His new L.A. house still resembles a construction site, but designer Bill Sofield throws a party anyway--hard hats optional


Bill Sofield is one of the most successful designers of the decade. His clean, modern work has attracted a diverse clientele, from Ralph Lauren to (my spies report) Sean Combs, a.k.a. Puff Daddy. Tom Ford of Gucci tapped Sofield to create a retail store in Beverly Hills--just opened, it's already a hit--and to renovate the flagship store in Manhattan. "I've always admired Bill Sofield because he doesn't think like a traditional architect," Ford told me. "He has a real understanding of drama, theater, luxury and the way people interact within a space." Sofield is also working on a personal project dear to his heart: the renovation of his newly acquired L.A. home. Read on for more.

site inspection
On Sofield's first trip to Los Angeles in 1986, he jogged by a "bungalow" once owned by Douglas Fairbanks and Mary Pickford. It was love at first sight, although Sofield didn't buy the property until 11 years later. (When he did, he came across Fairbanks's monogrammed playing cards and Pickford's hair goo.) The building, was inspired by the gatehouses at the Imperial Palace in Japan. Sofield's table setting, for a party to celebrate the installation of a frieze by his friend Nancy Lorenz, demonstrates his taste for Asian simplicity. The dendrobium orchids are from a supermarket, and the container is an antique iron vase from Japan.
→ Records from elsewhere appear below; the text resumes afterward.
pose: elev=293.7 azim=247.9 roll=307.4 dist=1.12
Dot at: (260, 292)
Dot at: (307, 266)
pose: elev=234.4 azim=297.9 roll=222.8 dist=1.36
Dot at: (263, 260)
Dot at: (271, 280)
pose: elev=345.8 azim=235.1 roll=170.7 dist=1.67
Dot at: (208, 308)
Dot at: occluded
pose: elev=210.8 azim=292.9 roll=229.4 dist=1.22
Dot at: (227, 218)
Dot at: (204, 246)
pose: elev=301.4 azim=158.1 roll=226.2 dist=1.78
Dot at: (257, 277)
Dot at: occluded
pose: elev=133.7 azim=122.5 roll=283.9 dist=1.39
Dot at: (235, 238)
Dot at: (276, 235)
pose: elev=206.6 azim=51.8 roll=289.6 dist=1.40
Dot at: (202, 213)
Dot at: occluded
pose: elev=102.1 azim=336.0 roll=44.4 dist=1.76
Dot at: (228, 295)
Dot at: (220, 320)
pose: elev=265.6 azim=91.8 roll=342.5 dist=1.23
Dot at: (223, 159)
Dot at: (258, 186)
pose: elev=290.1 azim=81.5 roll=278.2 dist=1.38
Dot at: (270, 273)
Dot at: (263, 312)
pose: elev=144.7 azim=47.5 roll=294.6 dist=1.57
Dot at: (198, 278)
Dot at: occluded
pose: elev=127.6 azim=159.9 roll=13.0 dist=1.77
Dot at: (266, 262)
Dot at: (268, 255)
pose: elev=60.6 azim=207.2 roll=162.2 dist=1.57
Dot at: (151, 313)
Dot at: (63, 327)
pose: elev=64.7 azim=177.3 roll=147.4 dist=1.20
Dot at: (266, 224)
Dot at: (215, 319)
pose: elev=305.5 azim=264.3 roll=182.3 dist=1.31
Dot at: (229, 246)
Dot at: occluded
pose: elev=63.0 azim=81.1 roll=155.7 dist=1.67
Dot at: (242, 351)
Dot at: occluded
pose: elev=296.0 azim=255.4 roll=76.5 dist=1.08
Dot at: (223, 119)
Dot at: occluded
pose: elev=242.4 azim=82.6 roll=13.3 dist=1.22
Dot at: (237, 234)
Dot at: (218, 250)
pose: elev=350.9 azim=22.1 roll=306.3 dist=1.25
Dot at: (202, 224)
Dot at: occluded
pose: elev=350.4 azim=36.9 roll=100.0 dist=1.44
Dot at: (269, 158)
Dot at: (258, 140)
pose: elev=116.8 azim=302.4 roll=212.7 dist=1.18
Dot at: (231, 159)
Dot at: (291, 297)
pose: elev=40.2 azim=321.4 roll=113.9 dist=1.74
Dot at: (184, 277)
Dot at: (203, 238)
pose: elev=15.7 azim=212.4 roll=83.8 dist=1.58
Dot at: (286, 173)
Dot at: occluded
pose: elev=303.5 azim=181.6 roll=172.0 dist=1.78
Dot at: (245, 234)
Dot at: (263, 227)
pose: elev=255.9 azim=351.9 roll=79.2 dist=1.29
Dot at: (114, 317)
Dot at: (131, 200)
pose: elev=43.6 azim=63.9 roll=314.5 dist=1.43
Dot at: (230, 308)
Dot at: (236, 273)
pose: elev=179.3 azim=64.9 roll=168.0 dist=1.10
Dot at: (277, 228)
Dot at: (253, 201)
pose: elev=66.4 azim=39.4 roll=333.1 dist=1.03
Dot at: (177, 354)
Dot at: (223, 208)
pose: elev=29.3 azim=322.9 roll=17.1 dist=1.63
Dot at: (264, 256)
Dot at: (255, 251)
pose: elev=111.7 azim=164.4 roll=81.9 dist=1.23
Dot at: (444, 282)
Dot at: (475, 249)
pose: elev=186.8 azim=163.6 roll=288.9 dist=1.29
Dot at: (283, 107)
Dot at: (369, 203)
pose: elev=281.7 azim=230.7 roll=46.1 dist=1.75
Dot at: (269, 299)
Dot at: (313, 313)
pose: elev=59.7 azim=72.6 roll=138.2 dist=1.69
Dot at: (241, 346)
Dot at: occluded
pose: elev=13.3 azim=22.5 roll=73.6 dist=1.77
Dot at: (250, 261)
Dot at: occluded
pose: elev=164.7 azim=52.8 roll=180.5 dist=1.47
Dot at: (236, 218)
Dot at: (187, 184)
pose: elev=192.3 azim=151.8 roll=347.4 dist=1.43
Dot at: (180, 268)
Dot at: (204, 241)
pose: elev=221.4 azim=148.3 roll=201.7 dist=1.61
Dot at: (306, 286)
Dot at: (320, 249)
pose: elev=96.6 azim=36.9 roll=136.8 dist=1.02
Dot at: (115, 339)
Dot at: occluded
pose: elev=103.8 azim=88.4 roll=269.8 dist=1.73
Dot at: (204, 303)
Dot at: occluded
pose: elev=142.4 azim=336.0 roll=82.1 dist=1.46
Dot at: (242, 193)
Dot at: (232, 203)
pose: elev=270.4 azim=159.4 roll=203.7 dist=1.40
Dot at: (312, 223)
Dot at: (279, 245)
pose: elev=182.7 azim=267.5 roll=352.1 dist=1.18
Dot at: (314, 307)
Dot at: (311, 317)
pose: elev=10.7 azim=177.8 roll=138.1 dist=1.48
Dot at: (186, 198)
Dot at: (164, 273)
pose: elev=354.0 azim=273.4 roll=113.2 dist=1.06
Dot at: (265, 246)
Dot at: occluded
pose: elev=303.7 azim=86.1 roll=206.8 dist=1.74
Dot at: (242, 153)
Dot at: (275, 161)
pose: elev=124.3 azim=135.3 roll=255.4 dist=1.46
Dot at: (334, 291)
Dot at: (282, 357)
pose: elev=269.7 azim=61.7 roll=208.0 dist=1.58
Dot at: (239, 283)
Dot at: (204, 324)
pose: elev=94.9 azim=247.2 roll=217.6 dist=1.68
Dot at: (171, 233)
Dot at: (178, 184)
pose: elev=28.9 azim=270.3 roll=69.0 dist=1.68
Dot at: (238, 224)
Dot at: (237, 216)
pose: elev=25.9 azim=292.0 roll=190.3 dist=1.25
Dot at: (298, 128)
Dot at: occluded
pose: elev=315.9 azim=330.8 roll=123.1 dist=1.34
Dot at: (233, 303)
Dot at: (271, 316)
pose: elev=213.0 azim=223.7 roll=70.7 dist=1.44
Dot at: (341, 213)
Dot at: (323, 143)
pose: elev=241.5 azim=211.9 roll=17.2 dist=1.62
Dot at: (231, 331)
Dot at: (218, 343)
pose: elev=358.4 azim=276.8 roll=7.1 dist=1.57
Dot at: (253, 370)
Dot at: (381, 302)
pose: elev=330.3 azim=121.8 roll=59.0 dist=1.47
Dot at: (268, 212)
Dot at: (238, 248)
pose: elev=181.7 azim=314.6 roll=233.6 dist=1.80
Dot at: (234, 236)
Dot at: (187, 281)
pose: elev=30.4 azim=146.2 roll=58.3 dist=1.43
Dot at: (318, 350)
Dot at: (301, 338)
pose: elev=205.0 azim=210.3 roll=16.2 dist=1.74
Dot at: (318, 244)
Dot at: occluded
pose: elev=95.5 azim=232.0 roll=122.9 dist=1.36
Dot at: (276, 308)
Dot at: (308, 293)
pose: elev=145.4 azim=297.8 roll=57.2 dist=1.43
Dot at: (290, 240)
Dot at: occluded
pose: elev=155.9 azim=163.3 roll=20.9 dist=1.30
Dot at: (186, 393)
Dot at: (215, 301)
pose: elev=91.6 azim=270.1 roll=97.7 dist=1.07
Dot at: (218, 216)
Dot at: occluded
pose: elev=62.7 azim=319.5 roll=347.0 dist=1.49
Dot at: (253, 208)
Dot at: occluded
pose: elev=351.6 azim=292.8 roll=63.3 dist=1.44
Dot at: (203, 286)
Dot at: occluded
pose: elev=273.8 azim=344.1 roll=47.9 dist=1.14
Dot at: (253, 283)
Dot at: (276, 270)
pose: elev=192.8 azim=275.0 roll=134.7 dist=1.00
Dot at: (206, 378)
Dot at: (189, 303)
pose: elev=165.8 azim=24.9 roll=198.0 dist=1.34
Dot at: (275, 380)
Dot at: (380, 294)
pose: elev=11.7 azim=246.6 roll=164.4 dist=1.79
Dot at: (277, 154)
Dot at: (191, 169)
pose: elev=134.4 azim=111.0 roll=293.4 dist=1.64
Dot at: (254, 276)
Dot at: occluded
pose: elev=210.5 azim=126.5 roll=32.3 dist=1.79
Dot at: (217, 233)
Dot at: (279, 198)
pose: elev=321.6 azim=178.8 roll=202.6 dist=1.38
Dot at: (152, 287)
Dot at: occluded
"leave your manolos at home"
Because the lighting wasn't finished, Sofield strung up droplights. The electrical cords were bright yellow, so he chose yellow as his color scheme, using it for cups and candles. Only Sofield can look at an electrical cord and find inspiration! The invitations read "Leave your Manolos at home." (Manolos are to shoes what Havanas are to cigars.) The party started at 5 P.M.--and at 4:59 the crew was still testing the safety of the stone steps that the guests, including Jim Gianopulos, would be ascending. Sofield hijacked a wheelbarrow, filling it with ice and a cache of Taittinger Champagne, and transformed a sawhorse into a bar. It goes without saying that this kind of entertaining takes imagination, humor and confidence!

the party scene
Inside the house, a bedroom doubled as a dining space, and the bathroom served as a wet bar. "The artwork is static and certain pieces of furniture are also static, but food and people are movable," Sofield said. One fixed point was the lacquer frieze by Lorenz, installed in the living room. Tables and chairs from Ikea were set up with care, reflecting Sofield's democratic view of the importance of even the smallest object: "I don't think any less of a chair than of a building." For the meal, Sofield had dispatched two friends to Japantown and Chinatown the day before in search of the freshest sushi and the best dim sum. He also ordered miso-glazed grilled tofu from Café Midi and picked up soybeans, at an Asian market (steam them for three minutes, drain and sprinkle with coarse salt). Then he bought paper lanterns to hang over bare bulbs--for 95 cents apiece!--at Ikea. His friends, Christophe Bernard, and Tom Houlden, seemed pleased with the results.